What sets Voicebox apart from other speech synthesis models is its remarkably efficient training process. Meta leveraged audio recordings and transcriptions from non-specialized audiobooks in English, French, Spanish, German, Polish, and Portuguese. Despite this departure from the conventional training approach, the resulting vocal syntheses generated by Voicebox have proven to be highly effective and straightforward compared to existing solutions such as Microsoft's Vall-E.

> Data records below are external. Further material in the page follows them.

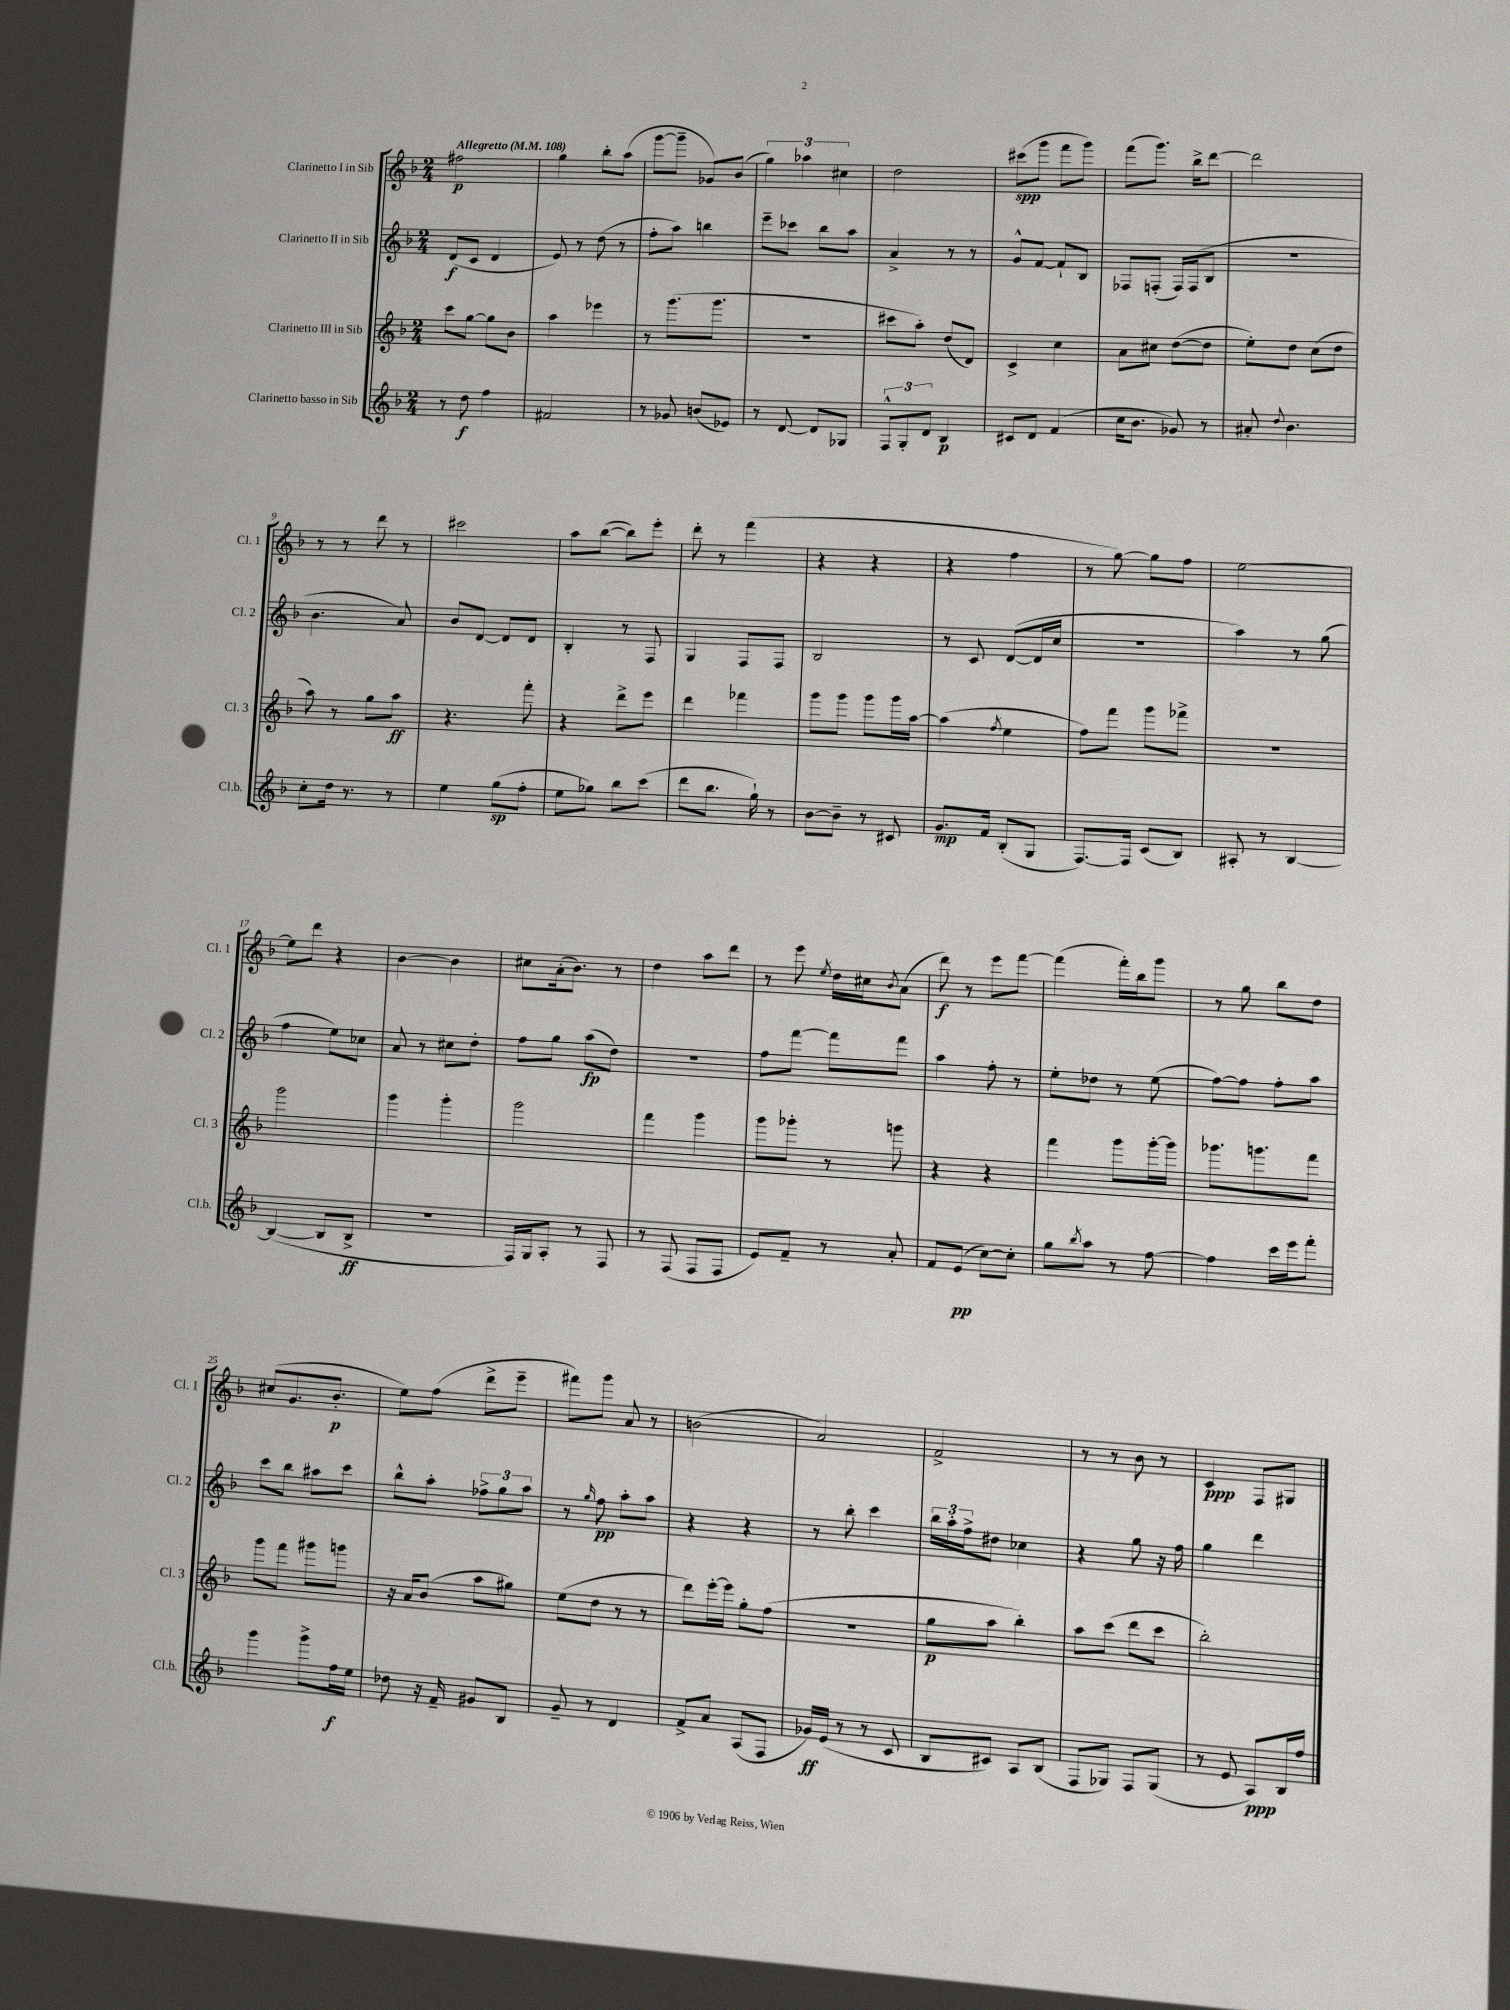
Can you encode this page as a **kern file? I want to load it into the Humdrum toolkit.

**kern	**kern	**kern	**kern
*staff4	*staff3	*staff2	*staff1
*clefG2	*clefG2	*clefG2	*clefG2
*k[b-]	*k[b-]	*k[b-]	*k[b-]
*M2/4	*M2/4	*M2/4	*M2/4
*MM108	*MM108	*MM108	*MM108
8r	8ccc\L	(8d/L	2ff#\
8dd\	[8gg\J	8c/J	.
4ff\	8gg\]L	4d/	.
.	8b-\J	.	.
=	=	=	=
2f#/	4aa\	8e/)	4gg\
.	.	8r	.
.	4eee-\	(8dd\	8bb-'\L
.	.	8r	(8aa\J
=	=	=	=
8r	8r	8ff'\L	[8ggg\L
8g-/	(8.ggg\L	8aa\J)	8ggg~\]J
(8b/L	.	4bb\	8g-/L)
.	8.ggg\J	.	.
8e-/J)	.	.	(8b-/J
=	=	=	=
8r	2r	8eee~\L	6gg\)
[8d/	.	8ccc-\J	.
.	.	.	6aa-\
8d/]L	.	8bb-\L	.
.	.	.	6cc#\
8G-/J	.	8aa\J	.
=	=	=	=
12F^^/L	8ccc#\L	4a^/	2dd\
12G'/	.	.	.
.	8aa'\J)	.	.
12d/J	.	.	.
4B-/	(8dd/L	8r	.
.	8d/J)	8r	.
=	=	=	=
8c#/L	4c^/	8g^^/L	(8ccc#\L
8d/J	.	[8f/J	8ggg\J
(4f/	4cc\	8f`/]L	8fff\L
.	.	8B-/J	8ggg\J)
=	=	=	=
16cc\LK	8a\L	8F-/L	(8fff\L
8.b-\J	.	.	.
.	8cc#\J	(8F'/J	8.ggg\J)
8g-/)	([8dd\L	16F/LL)	.
.	.	(16F/J	16bb-^\LK
8r	8dd\]J	8B-/J	[8ddd\J
=	=	=	=
8a#'/	8ee'\L)	2r	2ddd\]
8qqdd/	.	.	.
4.b-\	8dd\J	.	.
.	(8cc\L	.	.
.	8dd\J	.	.
=	=	=	=
8cc'\L	8aa\)	4.b-\	8r
16dd\Jk	8r	.	8r
8.r	.	.	.
.	8gg\L	.	8ddd\
8r	8aa\J	8a/)	8r
=	=	=	=
4ee\	4.r	8b-/L	2ccc#\
.	.	[8d/J	.
(8gg\L	.	8d/]L	.
8ff'\J	8fff'\	8d/J	.
=	=	=	=
8ee\L	4r	4B-'/	8aa\L
8gg-\J)	.	.	([8bb-\J
8bb-\L	8ddd^\L	8r	8bb-\]L)
(8ccc\J	8eee\J	8F/	8eee'\J
=	=	=	=
8ddd\L	4ddd\	4G/	8ddd'\
8.bb-\J	.	.	8r
.	4fff-\	8F/L	(4fff\
16gg`\)	.	.	.
8r	.	8F/J	.
=	=	=	=
[8b-\L	8ggg\L	2B-/	4r
8b-~\]J	8ggg\J	.	.
8r	8ggg\L	.	4r
8c#/	16ggg\L	.	.
.	[16aa\JJ	.	.
=	=	=	=
8.g/L	(4aa\]	8r	4r
.	.	8c/	.
16f/Jk	.	.	.
.	8qff/	.	.
(8B-'/L	4ee\	([8d/L	4ff\
8G/J	.	16d/]L	.
.	.	16cc/JJ	.
=	=	=	=
[8.F/L)	8ff\L)	2r	8r
.	8fff\J	.	[8gg\)
16F/]Jk	.	.	.
(8c/L	8ggg\L	.	8gg\]L
8B-/J)	8fff-^\J	.	8ff\J
=	=	=	=
8A#'/	2r	4aa\)	[2ee\
8r	.	.	.
[4B-/	.	8r	.
.	.	(8gg\	.
=	=	=	=
(4B-/_	2ggg\	4ff\	8ee\]L
.	.	.	8ddd\J
8B-/]L	.	8ee\L)	4r
8B-^/J	.	8cc-\J	.
=	=	=	=
2r	4ggg\	8a/	[4b-\
.	.	8r	.
.	4ggg'\	8cc#\L	4b-\]
.	.	8dd'\J	.
=	=	=	=
16F/LL)	2ggg\	8ff\L	8cc#\L
16G/J	.	.	.
8A'/J	.	8gg\J	(16a'\k
.	.	.	8.b-\J)
8r	.	(8aa\L	.
8F/	.	8dd\J)	8r
=	=	=	=
8r	4fff\	2r	4dd\
(8F/	.	.	.
8F/L	4ggg\	.	8aa\L
8F/J	.	.	8ddd\J
=	=	=	=
8e/L)	8ggg\L	8ff\L	8r
8f~/J	8ggg-'\J	[8fff\J	8eee\
.	.	.	8qee/
8r	8r	8fff\]L	16dd\LL
.	.	.	16cc#\J
.	.	.	8qb-/
8a'/	8ggg\	8fff\J	(8a\J
=	=	=	=
8f/L	4r	4aa\	8ddd\)
(8e/J	.	.	8r
[8cc\L)	4r	8ff'\	8eee\L
8cc'\]J	.	8r	[8fff\J
=	=	=	=
8gg\L	4fff\	8ee'\L	(4fff\]
8qbb-/	.	.	.
8aa\J	.	8dd-\J	.
8r	8ggg\L	8r	16fff'\LL)
.	.	.	16bb-\J
[8ff\	[16ggg'\L	(8ee\	8ggg\J
.	16ggg\]JJ	.	.
=	=	=	=
4ff\]	8.ggg-\L	[8ff\L)	8r
.	.	8ff\]J	8gg\
.	8.ggg\	.	.
16ccc\LL	.	8ff'\L	8bb-\L
16eee\J	.	.	.
8fff'\J	8fff\J	8aa\J	8dd\J
=	=	=	=
4ggg\	8ggg\L	8ccc\L	(8cc#/L
.	8fff\J	8bb-\J	8.g/
8ggg^\L	8ggg#\L	8aa#\L	.
.	.	.	8.b-'/J
16ff\L	8ggg\J	8ccc\J	.
16ee\JJ	.	.	.
=	=	=	=
8dd-\	16r	8bb-^^\L	8ee\L)
.	16a/LK	.	.
16r	(8b-/J	8aa'\J	(8ff\J
16f~/	.	.	.
8g#/L	8aa\L	12ff-^\L	8ddd^\L
.	.	12gg\	.
8B-/J	8gg#\J)	.	8eee~\J
.	.	12aa\J	.
=	=	=	=
8g~/	(8ee\L	8r	8fff#\L)
.	.	16qqgg/	.
8r	8dd\J	8ff\	8ggg\J
4d/	8r	8aa'\L	8a/
.	8r	8aa\J	8r
=	=	=	=
8f^/L	8ddd\L)	4r	(2b\
8a/J	[16eee'\L	.	.
.	16eee\]JJ	.	.
(8A/L	8gg'\L	4r	.
8F/J	(8ff\J	.	.
=	=	=	=
16g-/LL)	2r	8r	2a/)
(16e/JJ	.	.	.
8r	.	8bb-'\	.
8r	.	4ccc\	.
8c/	.	.	.
=	=	=	=
8B-/L	8gg\L	24bb-\LL	2f^/
.	.	24aa'\	.
.	.	24ff^\J	.
8c#/J)	8aa\J	8dd#\J	.
8A/L	4bb-'\)	4cc-\	.
(8B-/J	.	.	.
=	=	=	=
8F/L	8aa\L	4r	8r
8G-/J)	(8ccc\J	.	8r
8F/L	8ddd\L	8gg\	8b-\
(8G-/J	8ccc\J	16r	8r
.	.	16ff\	.
=	=	=	=
8r	2bb-'\)	4gg\	4c/
8e/	.	.	.
8A/L)	.	4ddd\	8F/L
16B-/L	.	.	8G#/J
16ff/JJ	.	.	.
==	==	==	==
*-	*-	*-	*-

Voicebox's advanced capabilities go beyond mere text-to-speech conversion. The model can predict and seamlessly fill in missing speech segments based on surrounding discourse and the provided transcription. This unique ability facilitates speech generation and allows for the enhancement of previously recorded audio files, saving time and effort. It can identify and replace poorly pronounced words or background noise, ensuring a more seamless listening experience.
Moreover, Voicebox supports multiple languages, enabling text-to-speech readings in English, French, German, Spanish, Polish, and Portuguese. Even when the languages of the speech sample and the given text do not match, Voicebox can produce accurate audio outputs. With training data spanning various genres in the six mentioned languages, Voicebox excels at delivering speech that closely mimics real-life conversations.
Despite its promising features, Meta has announced that Voicebox is currently unavailable to the public due to security reasons. Interested individuals can, however, explore the demonstration videos and accompanying research document included in the press release. As Meta continues to push the boundaries of AI innovation, Voicebox sets a new benchmark for high-quality, versatile audio synthesis.